» Work item:
Select and reproduce each line of the listing below that bears the string "labels".

» Input data:
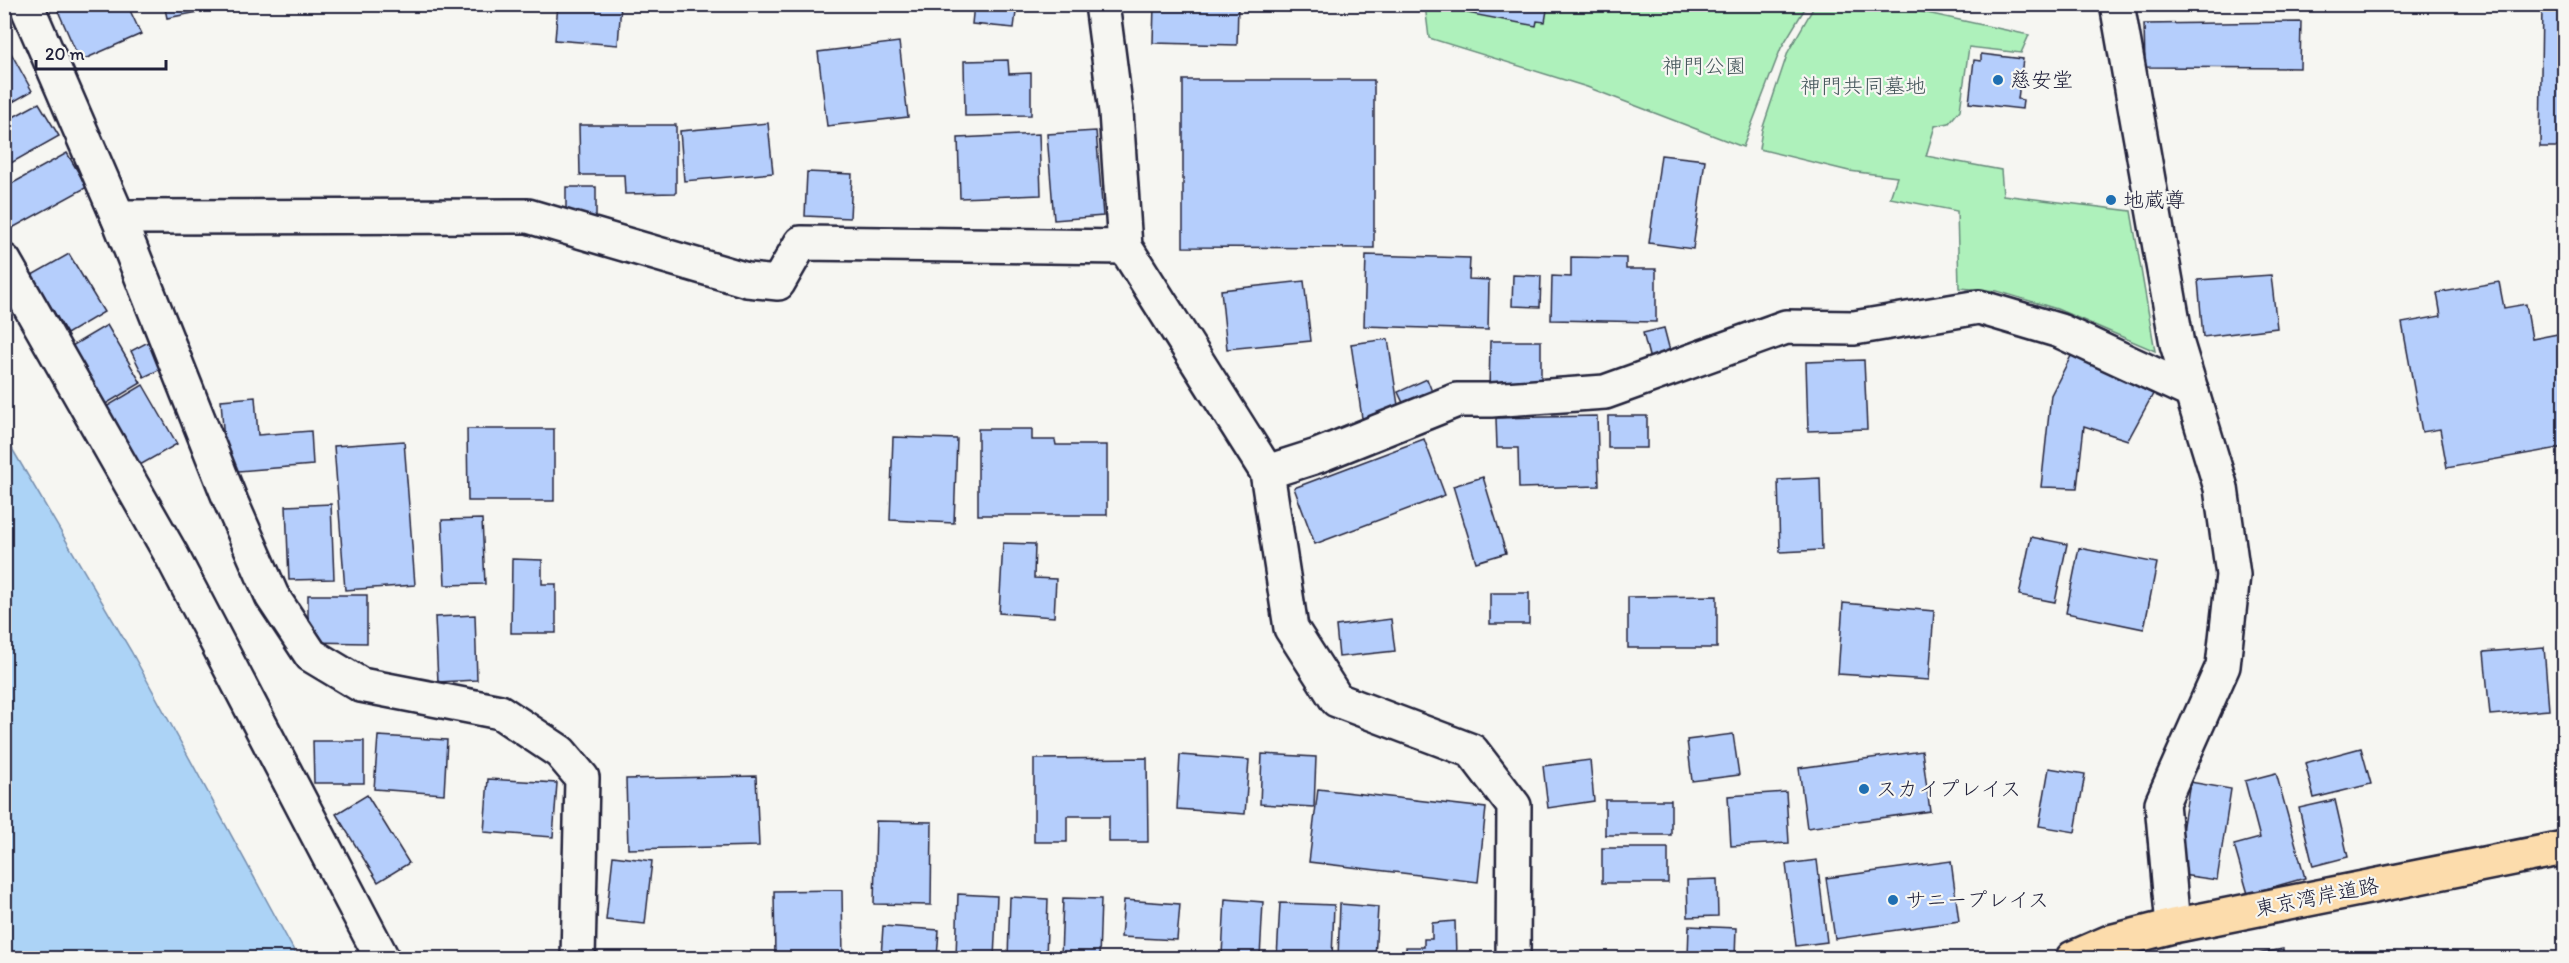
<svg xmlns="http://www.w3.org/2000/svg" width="2569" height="963" viewBox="0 0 2569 963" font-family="Itim,'Klee One',sans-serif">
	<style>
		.green { fill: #aef1bb; stroke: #688a7b; stroke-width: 1.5 }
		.water { fill: #acd3f6; stroke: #758cab; stroke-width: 1.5 }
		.building { fill: #b5cefc; stroke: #22223b; stroke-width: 1.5 }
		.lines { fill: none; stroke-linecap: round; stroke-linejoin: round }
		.minor-casing { stroke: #22223b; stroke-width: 38 }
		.highway-casing { stroke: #22223b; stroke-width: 38 }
		.minor { stroke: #f6f6f2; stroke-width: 33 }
		.highway { stroke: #fcdcac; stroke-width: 33 }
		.poi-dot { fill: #1f6fb2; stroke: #f6f6f2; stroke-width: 2 }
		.labels { text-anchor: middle; stroke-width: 4.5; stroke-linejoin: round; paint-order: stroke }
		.park-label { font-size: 21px; fill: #45565b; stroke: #f6f6f2 }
		.poi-label { font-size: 21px; fill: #22223b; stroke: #f6f6f2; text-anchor: start }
		.street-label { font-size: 21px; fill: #22223b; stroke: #f6f6f2 }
	</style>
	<rect width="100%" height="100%" fill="#f6f6f2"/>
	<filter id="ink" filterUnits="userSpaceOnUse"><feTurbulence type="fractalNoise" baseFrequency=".0167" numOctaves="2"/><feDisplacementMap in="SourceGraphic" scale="12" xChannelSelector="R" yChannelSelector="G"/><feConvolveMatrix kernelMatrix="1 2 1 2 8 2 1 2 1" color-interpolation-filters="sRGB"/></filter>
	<g filter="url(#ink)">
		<g class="green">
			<polygon points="1425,5 1807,5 1781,48 1743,147 1587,87 1429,38"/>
			<polygon points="1815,5 1890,5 2029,35 2021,53 1969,47 1960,110 1949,123 1935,126 1926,156 2001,170 2003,195 2131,211 2155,351 2057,309 1997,291 1959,288 1957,211 1890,198 1897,177 1849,171 1759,149 1762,130 1788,52"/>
		</g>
		<polygon class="water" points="4,435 131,651 298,958 5,958"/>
		<g class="building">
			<polygon points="55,4 127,4 141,34 80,61"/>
			<polygon points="164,4 218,4 219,8 167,18"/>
			<polygon points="558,4 621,4 618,45 555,40"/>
			<polygon points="974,4 1017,4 1014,28 972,24"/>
			<polygon points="1154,4 1238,4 1237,45 1153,43"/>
			<polygon points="1469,4 1548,4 1545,22 1537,21 1536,26 1467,13"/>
			<polygon points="2542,4 2564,4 2564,147 2540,147"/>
			<polygon points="2301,22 2300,68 2145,67 2144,24"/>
			<polygon points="899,42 908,117 827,126 818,52"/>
			<polygon points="11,53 32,91 4,107 4,57"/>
			<polygon points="1981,54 2023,59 2018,99 2023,100 2022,109 1969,103 1974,60 1981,61"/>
			<polygon points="1008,60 1009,74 1031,73 1031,115 965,116 964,61"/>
			<polygon points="1183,80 1374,80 1374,248 1183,247"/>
			<polygon points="39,103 59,136 4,167 4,122"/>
			<polygon points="768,123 773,173 684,181 680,131"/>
			<polygon points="579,125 676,125 676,193 625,194 624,175 580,175"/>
			<polygon points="1096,131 1103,216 1054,220 1047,134"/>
			<polygon points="1039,134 1041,195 960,198 958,138"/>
			<polygon points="67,153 87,187 5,232 4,188"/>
			<polygon points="1661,155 1705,160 1693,249 1649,243"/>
			<polygon points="807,172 852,174 850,218 805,216"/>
			<rect x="566" y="187" width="30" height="31"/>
			<polygon points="69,254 104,312 67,334 32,275"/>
			<polygon points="1366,255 1470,258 1469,279 1489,280 1488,330 1364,326"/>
			<polygon points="1571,257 1626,258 1626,269 1656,269 1656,322 1551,320 1552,276 1571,277"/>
			<polygon points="1513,275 1541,276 1540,307 1512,306"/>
			<polygon points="2271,275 2277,328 2203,337 2198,280"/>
			<polygon points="1304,281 1311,341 1227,349 1221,290"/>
			<polygon points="2499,282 2504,308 2526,304 2532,339 2563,333 2564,447 2447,468 2440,429 2422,432 2402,323 2441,316 2437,293"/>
			<polygon points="107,325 141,383 104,405 70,347"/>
			<polygon points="1664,328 1671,355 1650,360 1643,333"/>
			<polygon points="1388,339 1399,412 1362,418 1351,344"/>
			<polygon points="150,341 163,368 144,377 131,351"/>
			<polygon points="1490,341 1541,341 1541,393 1489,392"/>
			<polygon points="2072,354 2153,394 2128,440 2084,426 2077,488 2041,487 2051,395"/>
			<polygon points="1864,360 1867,429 1808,431 1806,362"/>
			<polygon points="1427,379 1433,394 1405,407 1398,392"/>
			<polygon points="143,385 177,444 140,465 106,407"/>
			<polygon points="255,397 258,435 311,431 313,465 226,472 221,400"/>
			<polygon points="1597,416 1599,486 1519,488 1518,448 1497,448 1496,418"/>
			<rect x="1608" y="416" width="39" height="32"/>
			<polygon points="467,429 554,429 554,501 468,501"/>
			<polygon points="978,429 1032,429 1032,440 1055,440 1056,445 1107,445 1107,515 978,515"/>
			<polygon points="893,437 957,439 954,523 890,520"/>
			<polygon points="1424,439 1445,495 1315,544 1294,488"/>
			<polygon points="404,441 415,585 345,590 334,446"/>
			<polygon points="1483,477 1506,553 1476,562 1453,486"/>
			<polygon points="1820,478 1822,550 1780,552 1778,480"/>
			<polygon points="331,504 334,579 289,580 286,506"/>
			<polygon points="482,519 485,584 445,585 442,520"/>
			<polygon points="2031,537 2067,544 2055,602 2019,595"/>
			<polygon points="1003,543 1035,544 1034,578 1056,579 1054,617 999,613"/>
			<polygon points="2079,548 2157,563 2144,629 2066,613"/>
			<polygon points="512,559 542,560 542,584 556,584 556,633 511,633"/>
			<rect x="1490" y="593" width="39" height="31"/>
			<polygon points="308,595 367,595 367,643 308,642"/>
			<polygon points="1717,596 1717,648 1628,648 1628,597"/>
			<polygon points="1843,603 1934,611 1929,680 1838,674"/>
			<polygon points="475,615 477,680 438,682 435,617"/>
			<polygon points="1391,619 1395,651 1339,657 1336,626"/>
			<polygon points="2544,647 2549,710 2490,715 2484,652"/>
			<polygon points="1733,734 1739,775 1692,781 1687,740"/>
			<polygon points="378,736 447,740 444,794 374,789"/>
			<polygon points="313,741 364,741 364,783 314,783"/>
			<polygon points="2361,748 2371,784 2314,798 2305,763"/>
			<polygon points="1922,751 1930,811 1807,828 1799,768"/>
			<polygon points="1262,754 1316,757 1314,807 1260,804"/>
			<polygon points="1180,755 1249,760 1245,814 1177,809"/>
			<polygon points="1147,758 1148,842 1109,842 1109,816 1067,816 1067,842 1034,842 1034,759"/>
			<polygon points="1590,760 1594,801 1548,808 1543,766"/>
			<polygon points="2049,768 2085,774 2075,832 2039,826"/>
			<polygon points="2276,773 2305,878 2248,894 2234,845 2260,838 2245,781"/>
			<polygon points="756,776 759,846 628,849 626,779"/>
			<polygon points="488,779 557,783 553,837 484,832"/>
			<polygon points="2190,782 2231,789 2217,880 2175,874"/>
			<polygon points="1318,789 1486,808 1478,882 1309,862"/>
			<polygon points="1786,792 1789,843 1731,846 1728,796"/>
			<polygon points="367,795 409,863 378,882 336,814"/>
			<rect x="1605" y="800" width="66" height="35"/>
			<polygon points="2335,800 2348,857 2313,866 2299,808"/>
			<polygon points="876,821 932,822 931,905 874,904"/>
			<rect x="1602" y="848" width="66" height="35"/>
			<polygon points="613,856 652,861 645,924 606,920"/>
			<polygon points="1817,860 1827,942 1796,946 1786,864"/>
			<polygon points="1951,861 1959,921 1835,939 1826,878"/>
			<polygon points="1717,879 1718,916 1688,917 1687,880"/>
			<polygon points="842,890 843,958 775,958 774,891"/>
			<polygon points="958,894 997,896 994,958 956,958"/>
			<polygon points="1010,897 1048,899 1046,958 1008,958"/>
			<polygon points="1063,898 1101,899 1099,958 1061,958"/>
			<polygon points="1225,899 1263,902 1260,957 1222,955"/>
			<polygon points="1124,900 1180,904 1177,940 1121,937"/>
			<polygon points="1280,903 1334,905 1332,958 1277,958"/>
			<polygon points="1340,904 1378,907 1375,958 1338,958"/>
			<polygon points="1455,921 1456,956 1467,956 1468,958 1406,958 1406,947 1424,947 1424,939 1432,939 1432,923"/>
			<polygon points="883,926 939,930 937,958 881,958"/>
			<polygon points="1689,926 1736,928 1735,958 1688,958"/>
			<polygon points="2283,949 2285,958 2237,958"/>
		</g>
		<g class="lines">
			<g class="minor-casing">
				<g id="minor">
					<polyline points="26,4 118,217 231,502 272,596 311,655 361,685 500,712 560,752 582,778 578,958"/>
					<polyline points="1102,4 1116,112 1125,247 1267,472 1291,628 1337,700 1472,751 1514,806 1513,958"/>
					<polyline points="2117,4 2177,344 2221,488 2233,575 2223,666 2162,803 2173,926"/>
					<polyline points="118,217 528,216 747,280 778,283 801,243 1125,247"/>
					<polyline points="4,261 172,556 382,958"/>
					<polyline points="1267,472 1317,456 1457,400 1491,400 1605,392 1786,327 1854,328 1979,307 2060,331 2192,392"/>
				</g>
			</g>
			<g class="highway-casing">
				<polyline id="highway" points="2073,958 2110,942 2173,926 2564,848"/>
			</g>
			<use href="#minor" class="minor"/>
			<use href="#highway" class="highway"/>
		</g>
	</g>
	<g class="poi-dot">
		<circle cx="1998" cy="80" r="6"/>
		<circle cx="2111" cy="200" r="6"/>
		<circle cx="1864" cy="789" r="6"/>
		<circle cx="1893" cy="900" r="6"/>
	</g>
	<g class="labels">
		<g class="park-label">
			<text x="1704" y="73">神門公園</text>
			<text x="1863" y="93">神門共同墓地</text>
		</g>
		<g class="poi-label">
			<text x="2010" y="87">慈安堂</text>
			<text x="2123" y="207">地蔵尊</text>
			<text x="1876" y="796">スカイプレイス</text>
			<text x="1905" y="907">サニープレイス</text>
		</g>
		<g class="street-label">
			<text transform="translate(2317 897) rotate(-11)" y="7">東京湾岸道路</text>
		</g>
	</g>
	<rect width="2569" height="963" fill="none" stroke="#f6f6f2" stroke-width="24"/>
	<rect x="12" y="12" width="2545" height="939" fill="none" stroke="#22223b" stroke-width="2" filter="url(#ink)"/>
	<path d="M36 60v9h130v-9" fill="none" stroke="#22223b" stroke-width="3"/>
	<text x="45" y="60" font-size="18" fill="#22223b" stroke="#f6f6f2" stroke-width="4.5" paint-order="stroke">20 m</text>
</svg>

» Task solution:
		.labels { text-anchor: middle; stroke-width: 4.5; stroke-linejoin: round; paint-order: stroke }
	<g class="labels">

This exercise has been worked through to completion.